A physiologic role of Bcl-xL induced in activated macrophages.

Activated macrophages produce nitric oxide (NO) that is an important effector molecule for their antimicrobial and antitumor activities. Since this NO is also toxic for themselves, they have self-defense mechanisms. To elucidate the mechanisms in a physiologic condition, expression of bcl-2 family genes were examined in peritoneal macrophages and RAW264 macrophage cell line activated with IFN-gamma and LPS. Bcl-xL, but not bcl-2 and bax mRNA, was highly inducible within 3 h after stimulation. The induction required new protein synthesis, but was independent of effects of synthesized NO. Since activated RAW264 were more resistant to NO-induced apoptosis mediated by the exposure to S-nitroso-N-acetyl-penicillamine (SNAP) than nonactivated RAW264, the inducible Bcl-xL may play a role in the protection from NO toxicity. To confirm the protective function, RAW264 were stably transfected with bcl-xL. Those transfectants activated with IFN-gamma and LPS appeared highly resistant to NO-induced cell death detected within 24 h after stimulation, although their NO production was similar to those of parental RAW264 and neomycin control-transfected cells. Furthermore, bcl-xL transfectants displayed substantial protection from SNAP-induced apoptosis. These results establish a link between self-defense to the synthesized NO and the induction of Bcl-xL in activated macrophages.

Given entries:
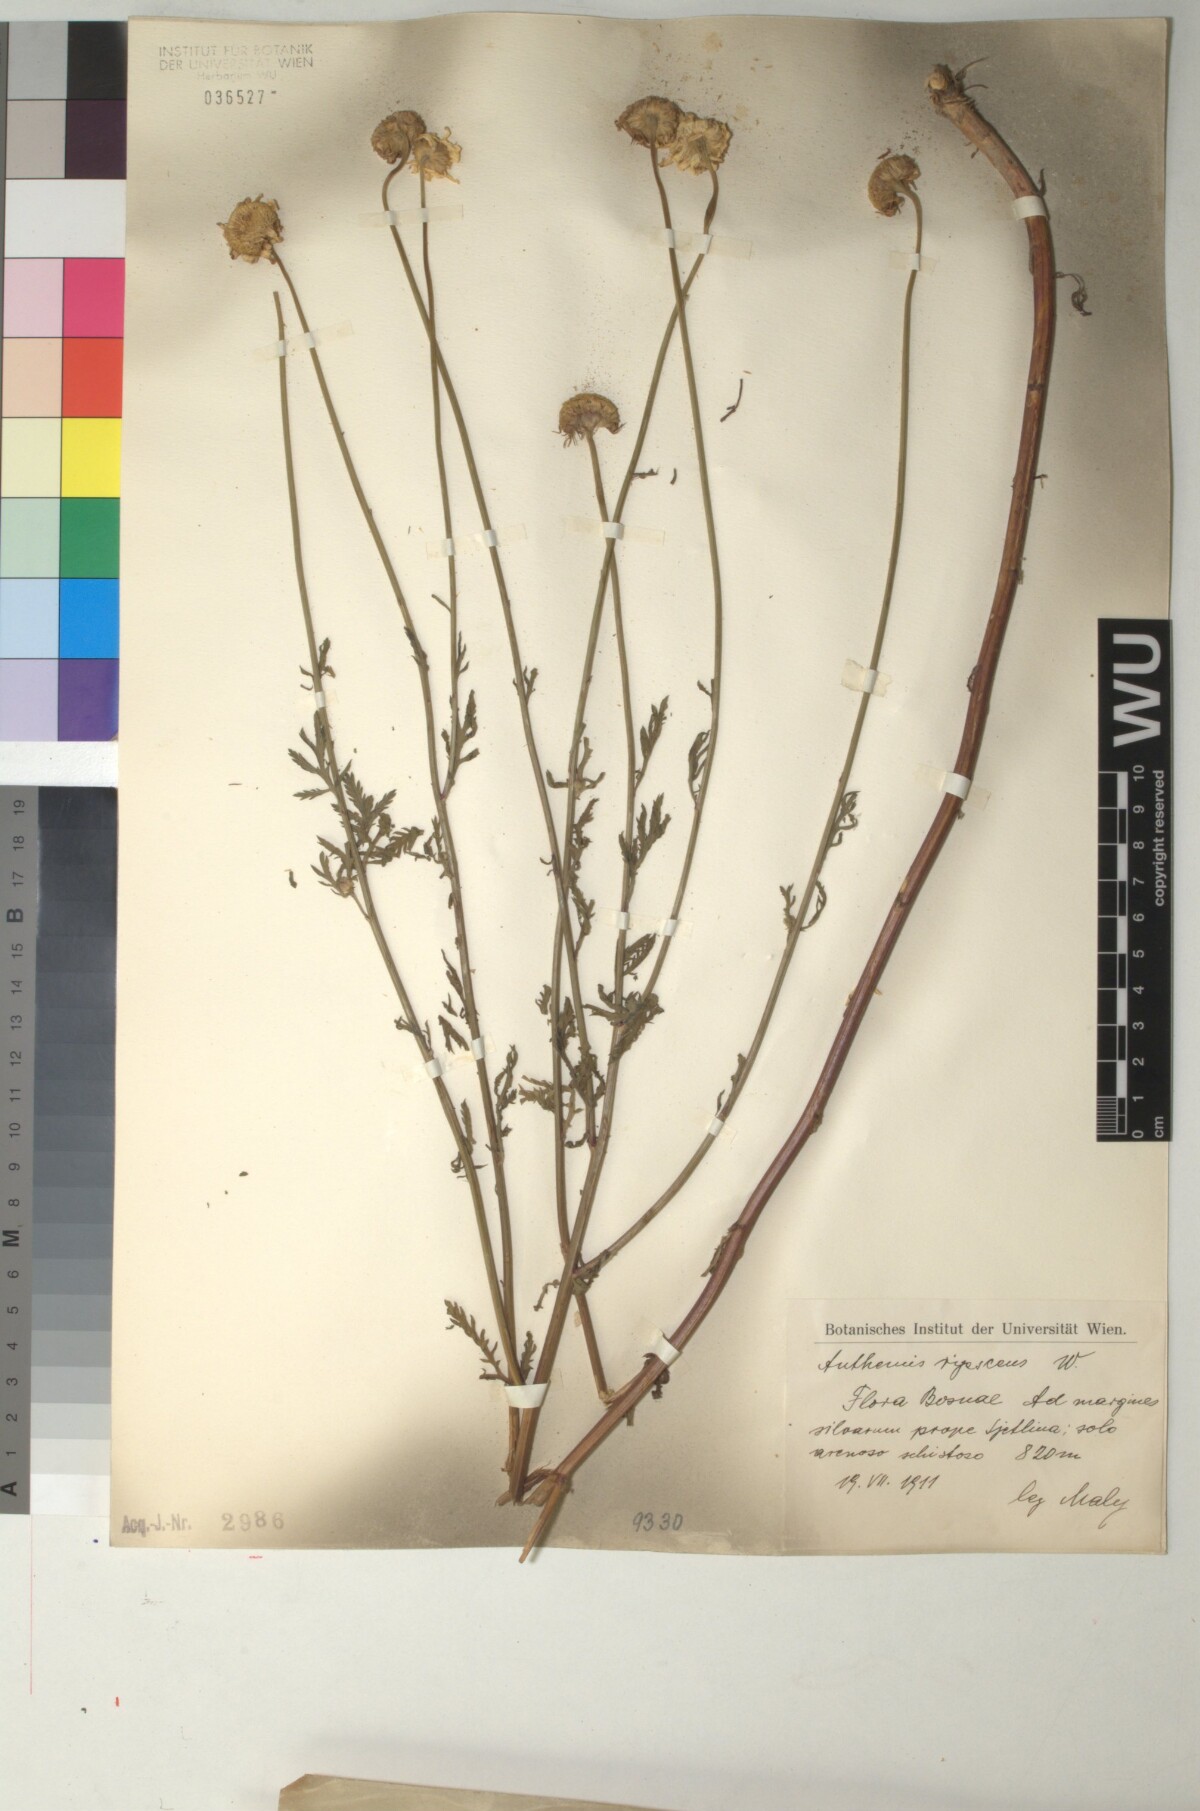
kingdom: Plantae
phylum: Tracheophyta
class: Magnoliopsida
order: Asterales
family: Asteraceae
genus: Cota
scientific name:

Exercise:
According to the text on Bcl-xL in activated macrophages, how soon after stimulation was Bcl-xL mRNA highly inducible? The records have nothing to do with this work.

Problem solution:
Within 3 hours after stimulation.